* [Goal]
In the copy, include every entry exactly but none of the pictures.

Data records
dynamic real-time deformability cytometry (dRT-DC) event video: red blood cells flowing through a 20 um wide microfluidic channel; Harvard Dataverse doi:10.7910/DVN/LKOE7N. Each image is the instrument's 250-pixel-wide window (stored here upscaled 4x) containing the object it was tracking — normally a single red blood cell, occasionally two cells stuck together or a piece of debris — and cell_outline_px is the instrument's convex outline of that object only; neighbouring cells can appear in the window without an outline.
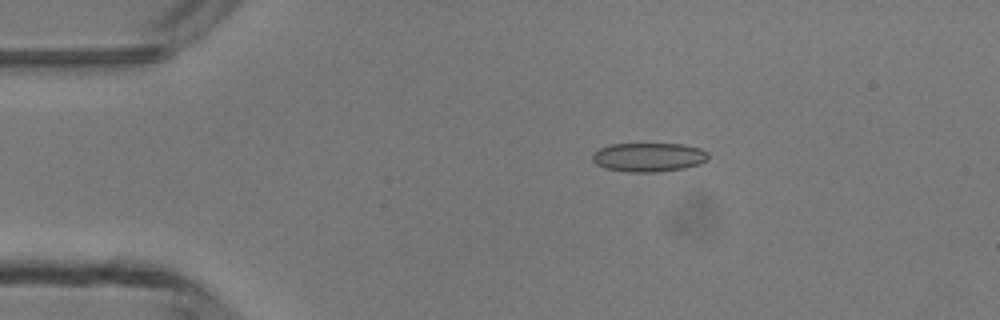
{"species": "common noctule bat (a hibernating species)", "species_latin": "Nyctalus noctula", "temperature_condition": "room temperature", "stored_images_in_passage": 5, "camera_frame_rate_fps": 3000, "um_per_image_px": 0.085, "animal": {"sex": "male", "body_mass_g": 13.3}, "frame": {"image": 1, "passage_image": 3, "time_ms": 2.333, "image_size_px": [1000, 320], "cell_outline_px": [[708, 160], [700, 164], [684, 168], [656, 172], [624, 172], [604, 168], [596, 164], [592, 160], [592, 156], [600, 148], [612, 144], [684, 144], [700, 148], [708, 152]], "centroid_in_image_um": [55.15, 13.37], "position_along_channel_um": 29.8, "area_um2": 19.65}}
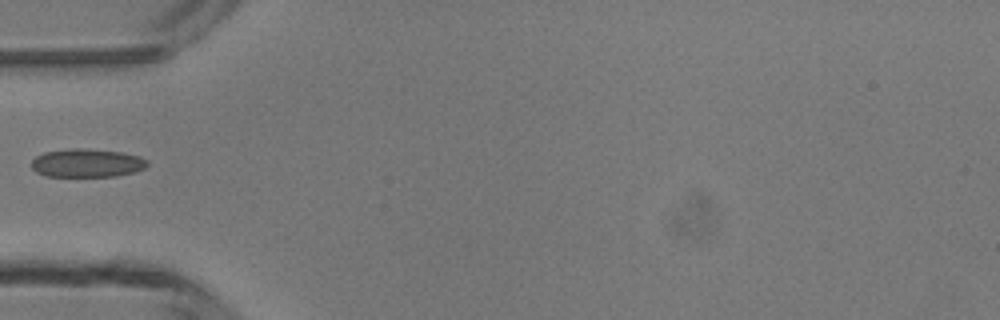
{"frame": {"image": 2, "passage_image": 5, "time_ms": 4.667, "image_size_px": [1000, 320], "cell_outline_px": [[148, 164], [144, 168], [132, 172], [116, 176], [44, 176], [36, 172], [32, 168], [32, 160], [36, 156], [44, 152], [72, 148], [80, 148], [120, 152], [140, 156], [148, 160]], "centroid_in_image_um": [7.37, 13.85], "position_along_channel_um": 77.6, "area_um2": 19.07}}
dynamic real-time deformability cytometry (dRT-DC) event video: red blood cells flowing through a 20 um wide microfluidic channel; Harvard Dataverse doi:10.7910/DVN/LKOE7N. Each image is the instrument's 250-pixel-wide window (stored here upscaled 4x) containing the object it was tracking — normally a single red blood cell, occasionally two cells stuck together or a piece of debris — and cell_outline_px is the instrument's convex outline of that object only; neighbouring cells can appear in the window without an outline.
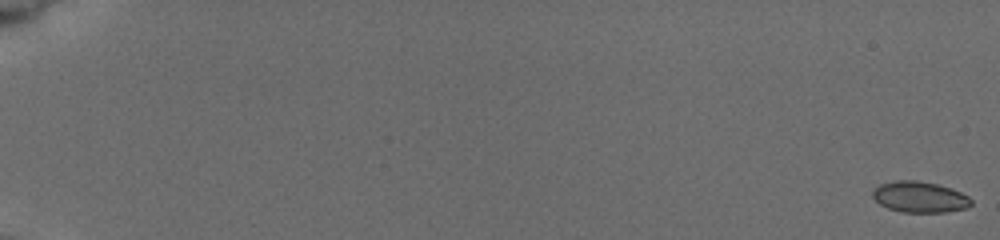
{"species": "common noctule bat (a hibernating species)", "species_latin": "Nyctalus noctula", "temperature_condition": "cold", "stored_images_in_passage": 9, "camera_frame_rate_fps": 3000, "um_per_image_px": 0.085, "animal": {"sex": "female", "body_mass_g": 19.5, "forearm_length_mm": 54.1}, "frame": {"image": 1, "passage_image": 1, "time_ms": 0.0, "image_size_px": [1000, 240], "cell_outline_px": [[972, 204], [964, 208], [944, 212], [904, 212], [888, 208], [880, 204], [872, 196], [872, 188], [880, 184], [896, 180], [916, 180], [936, 184], [952, 188], [968, 196], [972, 200]], "centroid_in_image_um": [78.15, 16.73], "position_along_channel_um": 6.9, "area_um2": 17.74}}
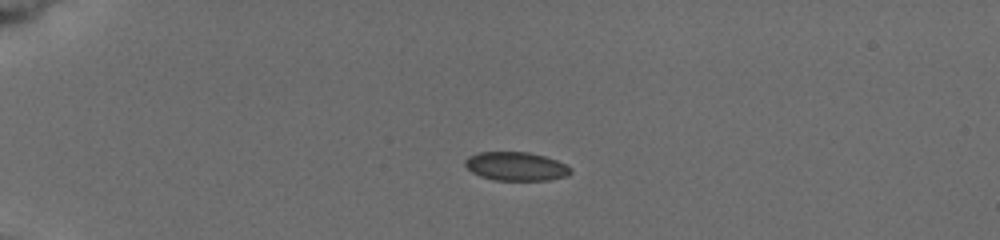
{"frame": {"image": 2, "passage_image": 6, "time_ms": 5.0, "image_size_px": [1000, 240], "cell_outline_px": [[572, 172], [568, 176], [548, 180], [496, 180], [480, 176], [472, 172], [464, 164], [464, 160], [468, 156], [476, 152], [528, 152], [544, 156], [556, 160], [572, 168]], "centroid_in_image_um": [43.85, 14.13], "position_along_channel_um": 41.1, "area_um2": 17.69}}
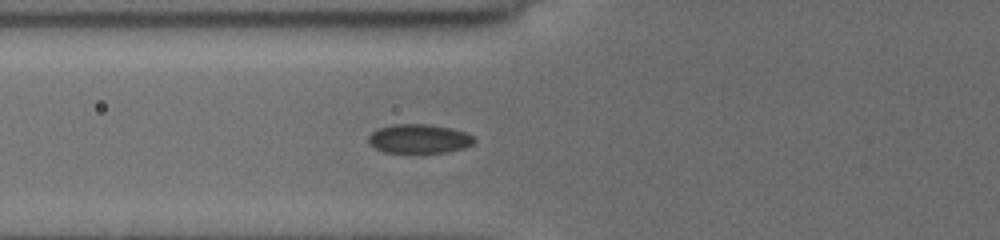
{"frame": {"image": 3, "passage_image": 9, "time_ms": 7.667, "image_size_px": [1000, 240], "cell_outline_px": [[476, 140], [472, 144], [464, 148], [448, 152], [420, 156], [384, 152], [368, 144], [368, 136], [372, 132], [380, 128], [392, 124], [428, 124], [448, 128], [464, 132], [472, 136]], "centroid_in_image_um": [35.59, 11.85], "position_along_channel_um": 90.2, "area_um2": 18.67}}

* [Final result]
dynamic real-time deformability cytometry (dRT-DC) event video: red blood cells flowing through a 20 um wide microfluidic channel; Harvard Dataverse doi:10.7910/DVN/LKOE7N. Each image is the instrument's 250-pixel-wide window (stored here upscaled 4x) containing the object it was tracking — normally a single red blood cell, occasionally two cells stuck together or a piece of debris — and cell_outline_px is the instrument's convex outline of that object only; neighbouring cells can appear in the window without an outline.
{"species": "common noctule bat (a hibernating species)", "species_latin": "Nyctalus noctula", "temperature_condition": "room temperature", "stored_images_in_passage": 5, "camera_frame_rate_fps": 3000, "um_per_image_px": 0.085, "animal": {"sex": "male", "body_mass_g": 13.3}, "frame": {"image": 1, "passage_image": 3, "time_ms": 2.333, "image_size_px": [1000, 320], "cell_outline_px": [[708, 160], [700, 164], [684, 168], [656, 172], [624, 172], [604, 168], [596, 164], [592, 160], [592, 156], [600, 148], [612, 144], [684, 144], [700, 148], [708, 152]], "centroid_in_image_um": [55.15, 13.37], "position_along_channel_um": 29.8, "area_um2": 19.65}}
{"frame": {"image": 2, "passage_image": 5, "time_ms": 4.667, "image_size_px": [1000, 320], "cell_outline_px": [[148, 164], [144, 168], [132, 172], [116, 176], [44, 176], [36, 172], [32, 168], [32, 160], [36, 156], [44, 152], [72, 148], [80, 148], [120, 152], [140, 156], [148, 160]], "centroid_in_image_um": [7.37, 13.85], "position_along_channel_um": 77.6, "area_um2": 19.07}}
dynamic real-time deformability cytometry (dRT-DC) event video: red blood cells flowing through a 20 um wide microfluidic channel; Harvard Dataverse doi:10.7910/DVN/LKOE7N. Each image is the instrument's 250-pixel-wide window (stored here upscaled 4x) containing the object it was tracking — normally a single red blood cell, occasionally two cells stuck together or a piece of debris — and cell_outline_px is the instrument's convex outline of that object only; neighbouring cells can appear in the window without an outline.
{"species": "common noctule bat (a hibernating species)", "species_latin": "Nyctalus noctula", "temperature_condition": "cold", "stored_images_in_passage": 9, "camera_frame_rate_fps": 3000, "um_per_image_px": 0.085, "animal": {"sex": "female", "body_mass_g": 19.5, "forearm_length_mm": 54.1}, "frame": {"image": 1, "passage_image": 1, "time_ms": 0.0, "image_size_px": [1000, 240], "cell_outline_px": [[972, 204], [964, 208], [944, 212], [904, 212], [888, 208], [880, 204], [872, 196], [872, 188], [880, 184], [896, 180], [916, 180], [936, 184], [952, 188], [968, 196], [972, 200]], "centroid_in_image_um": [78.15, 16.73], "position_along_channel_um": 6.9, "area_um2": 17.74}}
{"frame": {"image": 2, "passage_image": 6, "time_ms": 5.0, "image_size_px": [1000, 240], "cell_outline_px": [[572, 172], [568, 176], [548, 180], [496, 180], [480, 176], [472, 172], [464, 164], [464, 160], [468, 156], [476, 152], [528, 152], [544, 156], [556, 160], [572, 168]], "centroid_in_image_um": [43.85, 14.13], "position_along_channel_um": 41.1, "area_um2": 17.69}}
{"frame": {"image": 3, "passage_image": 9, "time_ms": 7.667, "image_size_px": [1000, 240], "cell_outline_px": [[476, 140], [472, 144], [464, 148], [448, 152], [420, 156], [384, 152], [368, 144], [368, 136], [372, 132], [380, 128], [392, 124], [428, 124], [448, 128], [464, 132], [472, 136]], "centroid_in_image_um": [35.59, 11.85], "position_along_channel_um": 90.2, "area_um2": 18.67}}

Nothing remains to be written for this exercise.